YOKOSUKA NAVAL BASE, Japan — A Navy captain who managed the service’s computer network acquisitions was relieved of duty for engaging in an improper relationship, according to a Navy statement Tuesday.
 
Capt. Shawn Hendricks, former program manager for Naval Enterprise Networks, lost his job Monday after an investigation by Space and Naval Warfare Systems Command substantiated claims of “an improper relationship and unprofessional behavior,” according to the statement.
 
The relationship occurred with a female contractor, according to an unidentified Navy official cited by Bloomberg News.
 

Hendricks will be reassigned to Space and Naval Warfare Systems Command’s Washington liaison office while his case is processed, the Navy statement said.
 
Philip Anderson, Naval Enterprise Networks deputy program manager, will assume Hendricks’ former post until a permanent replacement is named, according to the Navy.
 
The dismissal came in advance of the Navy’s planned June 30 contract award for its $4.5 billion Next Generation Enterprise Network.
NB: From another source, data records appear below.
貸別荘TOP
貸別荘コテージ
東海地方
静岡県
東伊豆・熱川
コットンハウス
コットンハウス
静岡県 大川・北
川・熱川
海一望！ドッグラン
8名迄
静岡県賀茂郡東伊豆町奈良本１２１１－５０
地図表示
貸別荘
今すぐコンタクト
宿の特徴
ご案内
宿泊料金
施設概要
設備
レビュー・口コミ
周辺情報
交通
Hendricks’ former office oversees that contract, as well as contracts for the Navy’s overseas network and the Navy Marine Corps Intranet.
 
Hendricks’s dismissal “was in no way related to any contracting decisions with the programs he oversaw” and there “was no compromise of procurement-sensitive information,” Bloomberg quoted Navy spokeswoman Sarah Flaherty as saying.
 
Of the 10 other commanding officers whose firings have been publicly released in 2013, at least three lost their jobs because of inappropriate behavior, according to prior Navy statements.
 
The Navy cited behavioral misconduct in its justifications for firing at least 11 of the 25 commanding officers known to be relieved in 2012.